If we're just waiting on someone to hand over a manual on reopening we could be waiting for some time
"The centre of it all is to make sure people feel welcome and safe, while protecting the elements of hospitality that are so crucial."
The brewer and operator has a reputation for being open and somewhat anarchic, but telling it how it is right now is certainly playing to its strengths.
Brewdog's 10 steps to reopening safely
- Contactless ordering via our order-to-table app.
- Staff wearing face masks and gloves at all times.
- Easily accessible sanitiser stations for all.
- Clearly visible social distancing signage and guidelines.
- Amended furniture layouts to create appropriate space.
- Staff monitoring capacity continually.
- Cashless payment only, via app or card payment.
- Single-use menus.
- Physical table screens available on request.
- Surface cleaning every 15 minutes.
Somewhat presciently, before lockdown Brewdog had been preparing to roll out a delivery service, Brewdog Now, which allows users to check live tap lists in each of its pubs and order draft beer delivered to their house within the hour.
"We'd been working on the project anyway, but we fast-tracked it," explains McDowall. "That's allowed us to take some of our team off furlough and get some sites back open.
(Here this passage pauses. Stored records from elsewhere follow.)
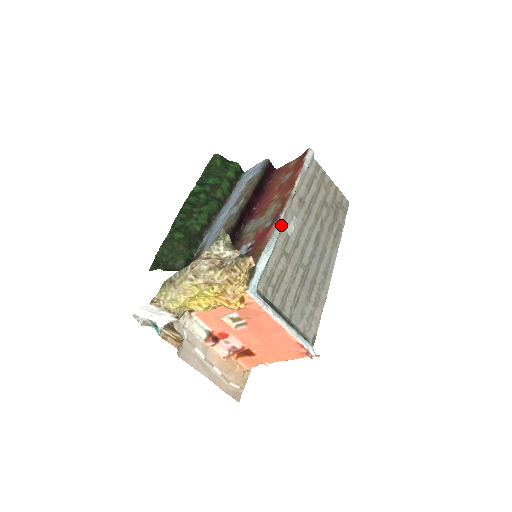
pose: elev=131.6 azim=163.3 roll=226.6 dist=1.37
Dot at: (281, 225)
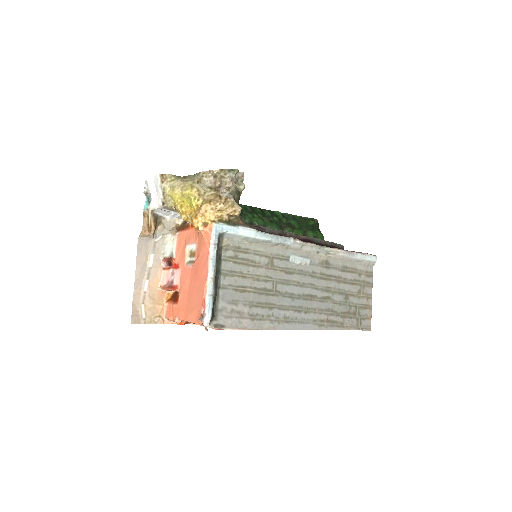
Dot at: (290, 242)
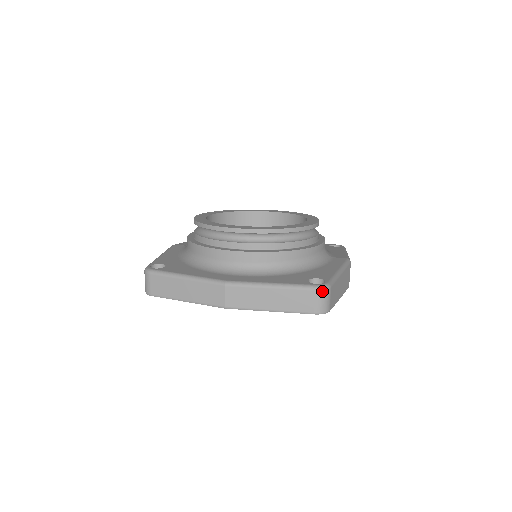
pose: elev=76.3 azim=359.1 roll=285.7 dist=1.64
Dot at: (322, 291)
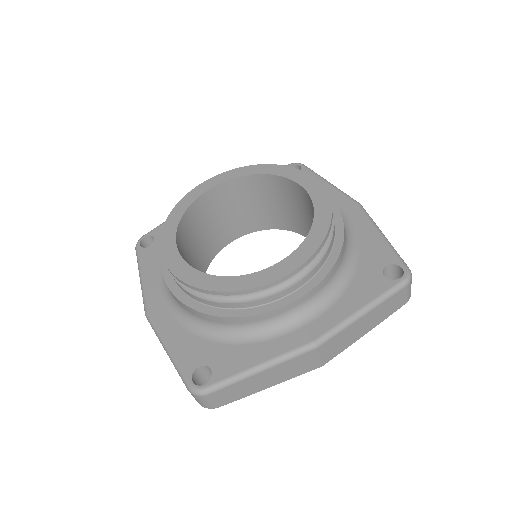
Dot at: (193, 394)
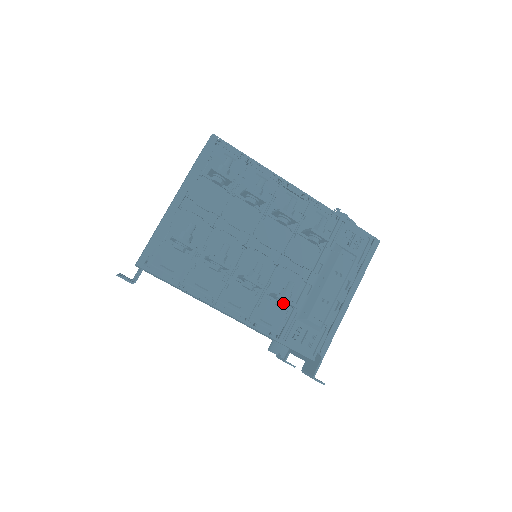
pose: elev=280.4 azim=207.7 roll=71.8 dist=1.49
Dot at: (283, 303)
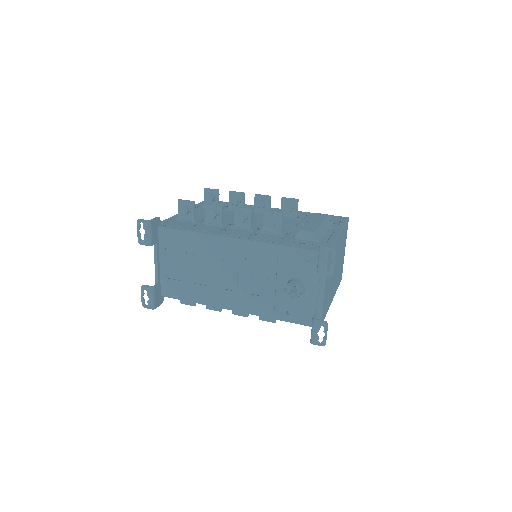
Dot at: (272, 217)
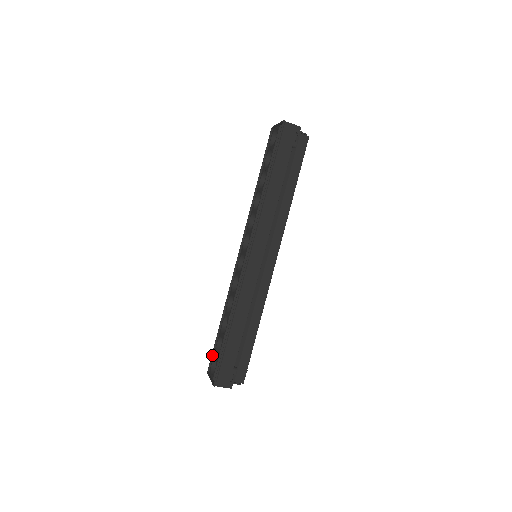
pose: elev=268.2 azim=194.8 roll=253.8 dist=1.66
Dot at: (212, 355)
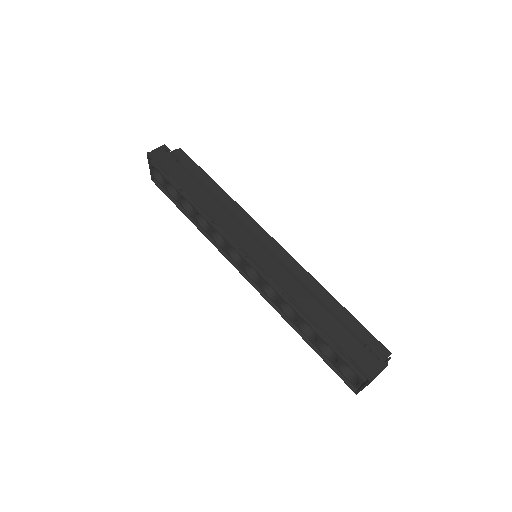
Dot at: (338, 375)
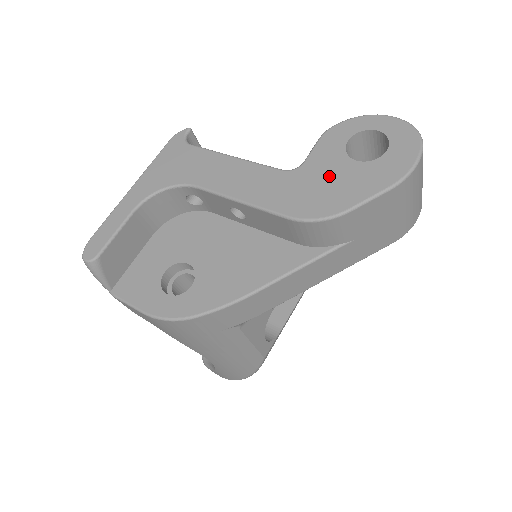
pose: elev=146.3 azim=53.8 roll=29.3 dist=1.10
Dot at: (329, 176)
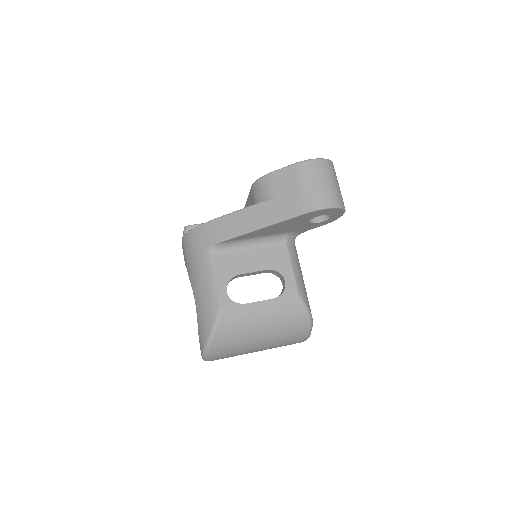
Dot at: occluded
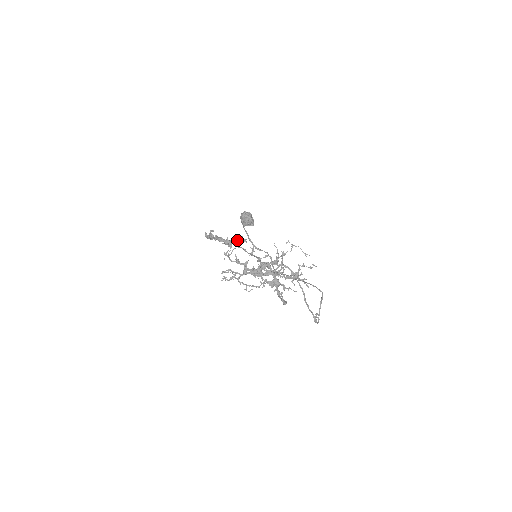
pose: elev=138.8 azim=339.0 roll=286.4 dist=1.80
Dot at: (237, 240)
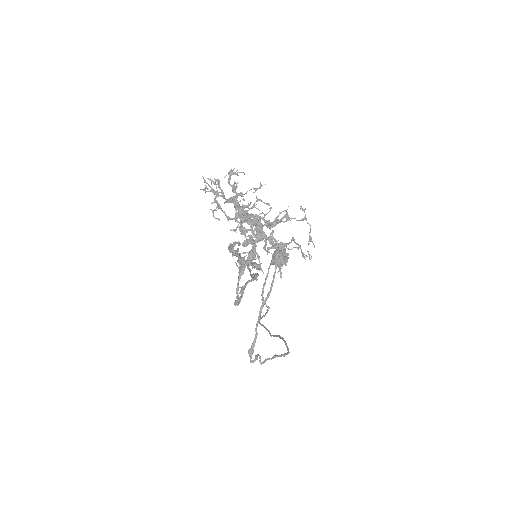
Dot at: (252, 263)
But it's only a small percentage of previous turnover, that's for sure."
Co-founder James Watt adds that the business will continue to "look at new ways to get awesome beer into people's hands".
He adds: "In July we will start using drones to make socially distanced beer deliveries to various locations on our 42-acre Columbus campus. We are exploring drones as the next stage of our BrewDog Now delivery service in the UK, which gets fresh craft beer direct to people's doors in less than an hour."
In a bid to help independent operators reopen, Brewdog introduced the Kickstart Collective, offering £250-worth of beer to restock venues along with support and guidance around reopening, including webinars and downloadable marketing for the first 500 to apply.
"We've had a brilliant response and are almost there," says McDowall. "Independent hospitality businesses were so important to us when we began to build the brand and the business – and continue to be – so we wanted to do something that gave those operators some extra support, and hopefully a better chance of survival."
As well as the stock and marketing material, Brewdog is sharing all the work that it has done preparing for relaunch and distancing. "We're also hosting a webinar with members of our team, some others from the sector and those 500 operators to give them a very open view of the challenges we face and hopefully we can share some learnings," McDowall adds.
"And we're giving everyone in their teams a discount card for Brewdog bars for when we get back open again. Hopefully we can all enjoy a pint together."